Selain itu Honesti juga mengatakan sudah tercatat ada 806 fasilitas pelayanan kesehatan (fasyankes) yang disiapkan untuk vaksinasi gotong royong. Terdiri dari 65 fasyankes yang dimiliki PT Bio Farma dan jaringannya, 504 fasyankes BUMN dan 237 fasyankes milik swasta. Hanya saja, angka ini tidaklah pasti.
Tergantung dari kecepatan klasifikasi terhadap kesiapan fasyankes itu sendiri. "Kalau kita asumsikan kesiapan seandainya bisa melakukan vaksinasi 75-100 perhari, dari 806 fasyankes, bisa mendapatkan 2-3 jt vaksin perbulan. Nah ini yang akan kita coba untuk melakukan percepatan dalam membantu program pemerintah," katanya.
Kamar Dagang dan Industri Indonesia (Kadin) mencatat sejak 14 Maret setidaknya sudah ada 11.542 perusahaan yang mendaftar program vaksinasi gotong royong atau vaksin mandiri. Angka tersebut adalah total keseluruhan dari tahap registrasi yang dibuka sebanyak dua kali. Ketua Umum Kadin Rosan Rosan P. Roeslani mengungkapkan bahwa registrasi tahap pertama sudah dilakukan sejak 28 Januari- 28 Februari lalu. Tahap pertama ada sekitar 9176 perusahaan yang mendaftar. Total jumlah yang divaksin adalah 6.998.235 mencakup karyawan dan keluarga.

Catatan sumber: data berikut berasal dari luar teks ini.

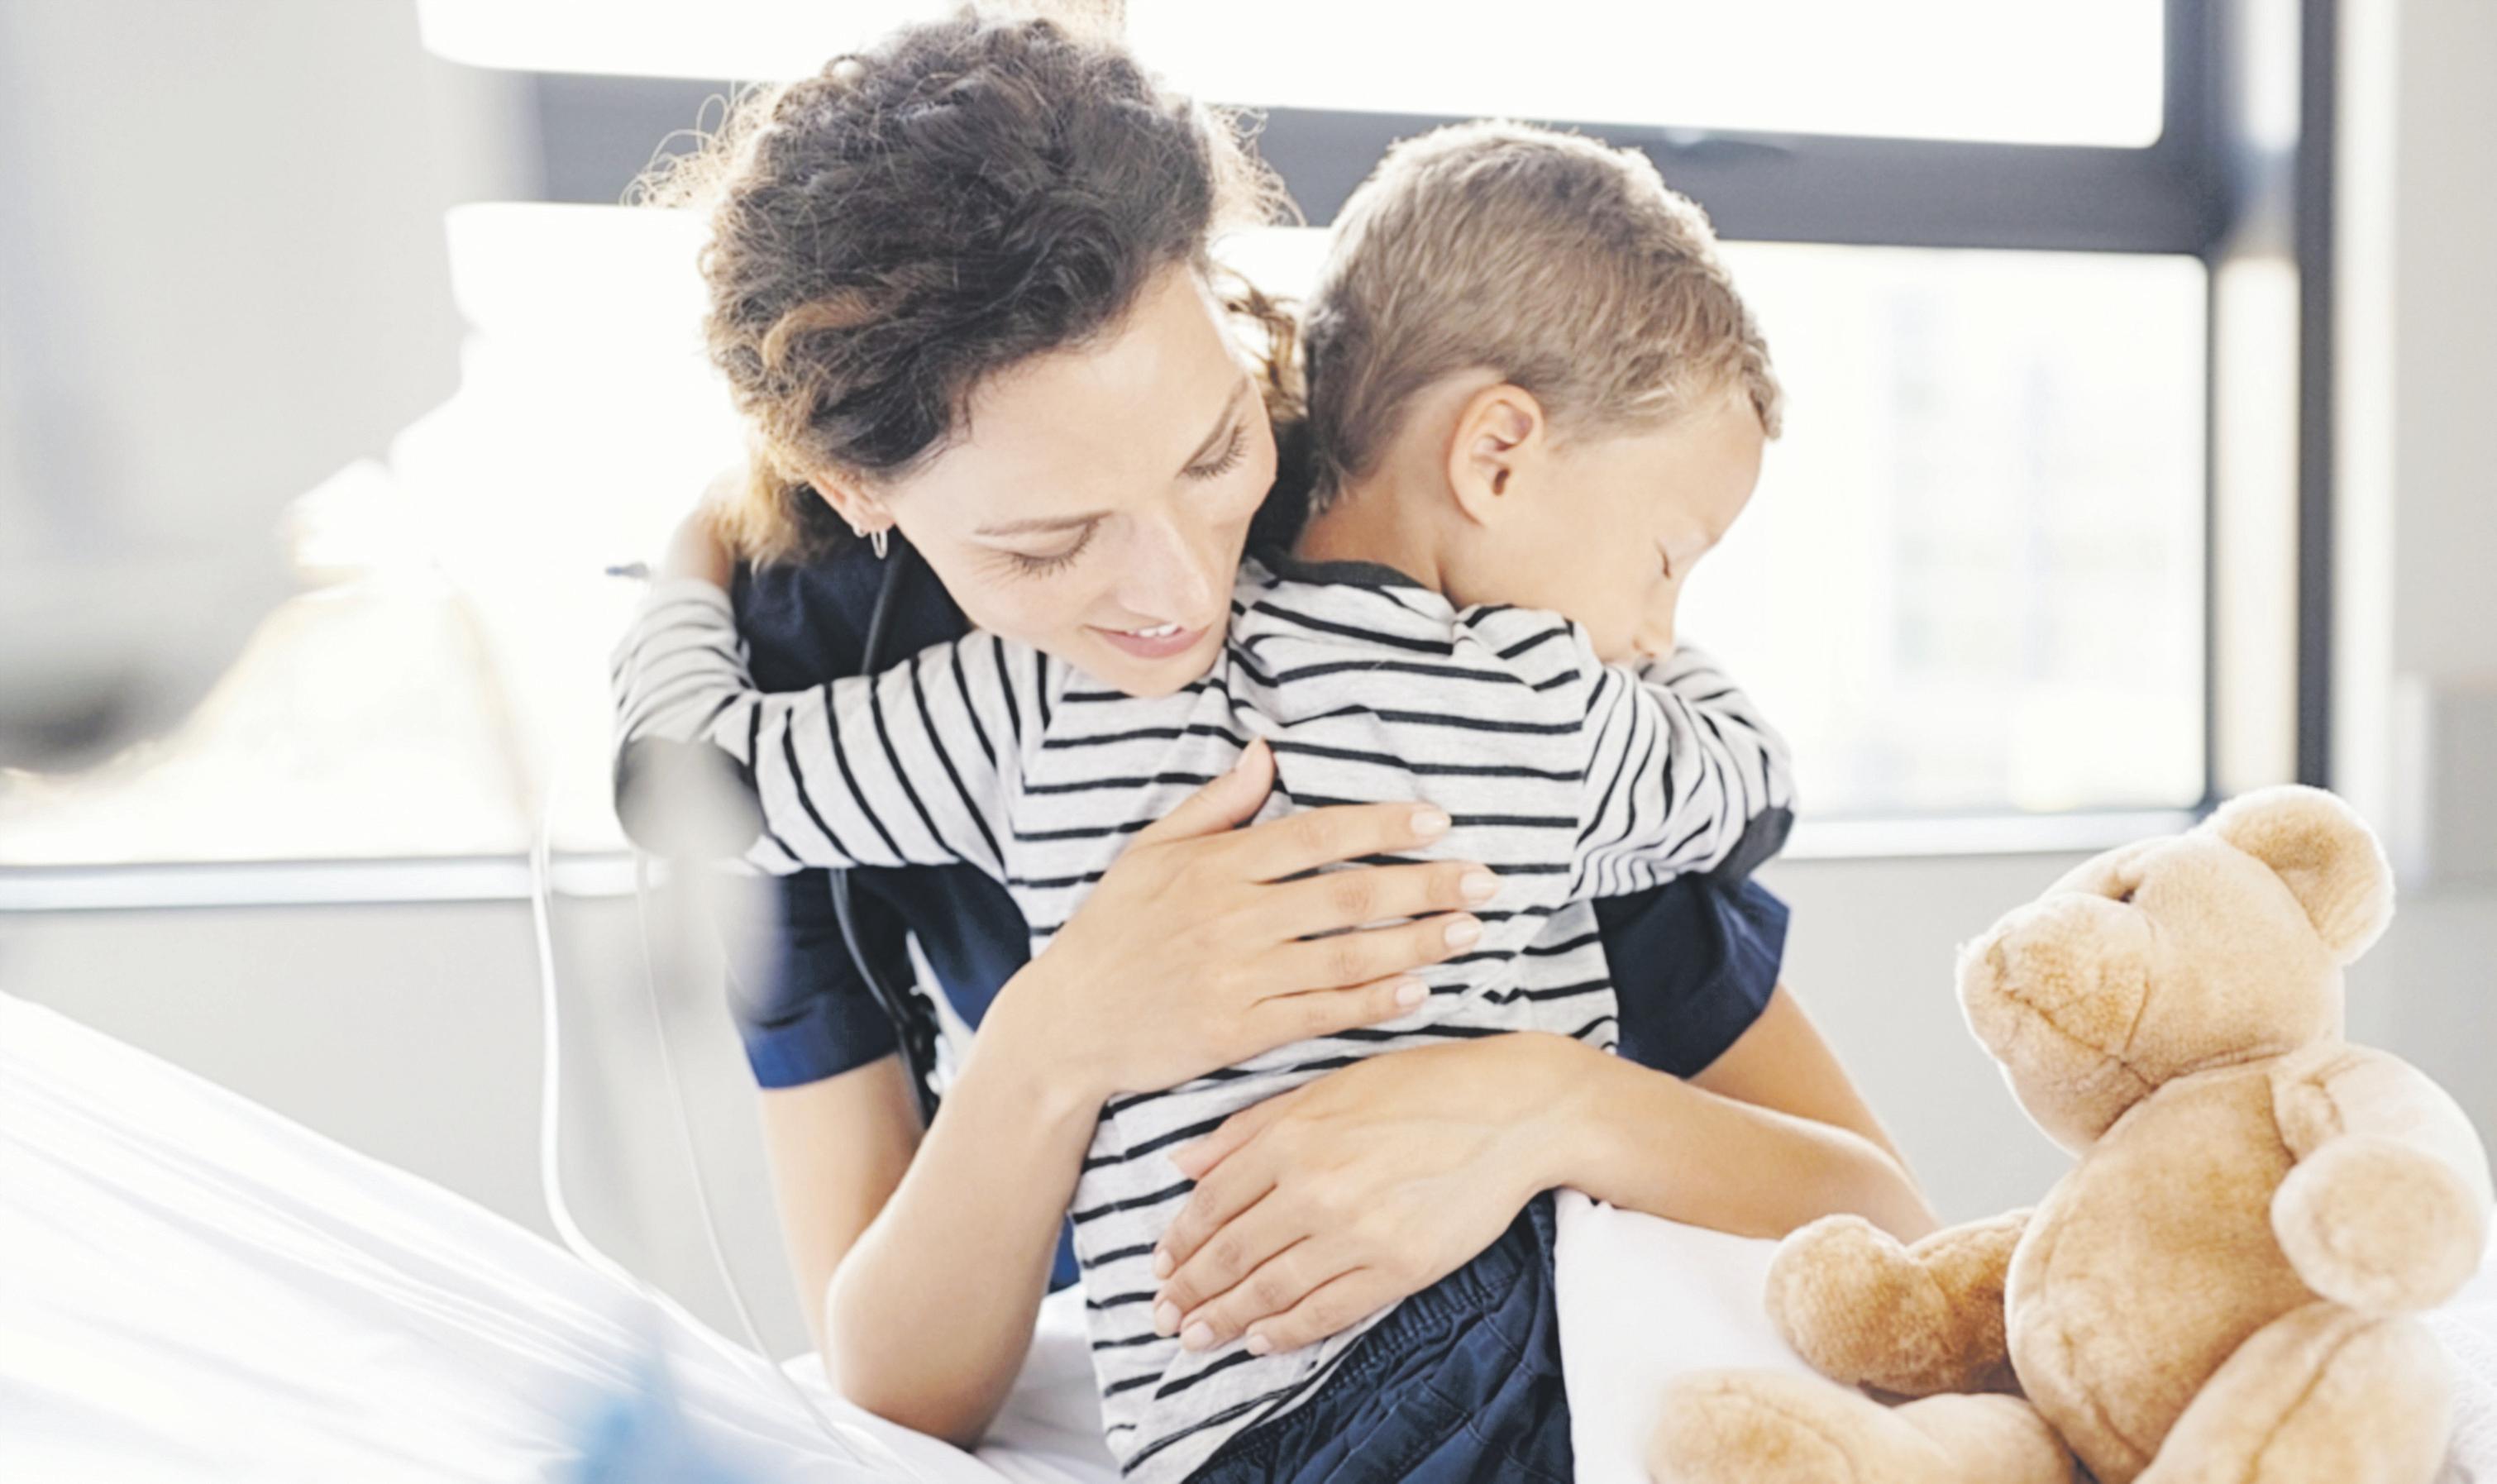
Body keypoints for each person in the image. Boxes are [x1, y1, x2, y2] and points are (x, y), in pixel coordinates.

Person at [616, 10, 1934, 1478]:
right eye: (1049, 545)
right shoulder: (819, 661)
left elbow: (1890, 1227)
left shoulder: (1437, 581)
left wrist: (1540, 1105)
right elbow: (892, 1384)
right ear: (853, 487)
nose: (1182, 592)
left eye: (1212, 455)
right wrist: (1063, 1034)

Sedangkan pada tahap kedua, pendaftaran dibuka pada 10 Maret hingga 24 Maret. Data per 14 Maret terjadi penambahan 2.372 perusahaan. Sehingga totalnya adalah 11.542.
Rosan mengatakan jika pemerintah menargetkan pekerja yang akan divaksin sebanyak 7.403.356 orang. Di sisi lain, program vaksin ini tidak hanya menyentuh perusahan besar saja. Namun juga untuk perusahaan menengah dan kecil.
Bahkan menurut penuturannya tidak sedikit UMKM yang mendaftarkan pekerjanya untuk vaksin mandiri ini. Oleh karenanya, ia mengajak untuk perusahaan kecil untuk tidak ragu mendaftarkan diri mendapatkan vaksin mandiri ini.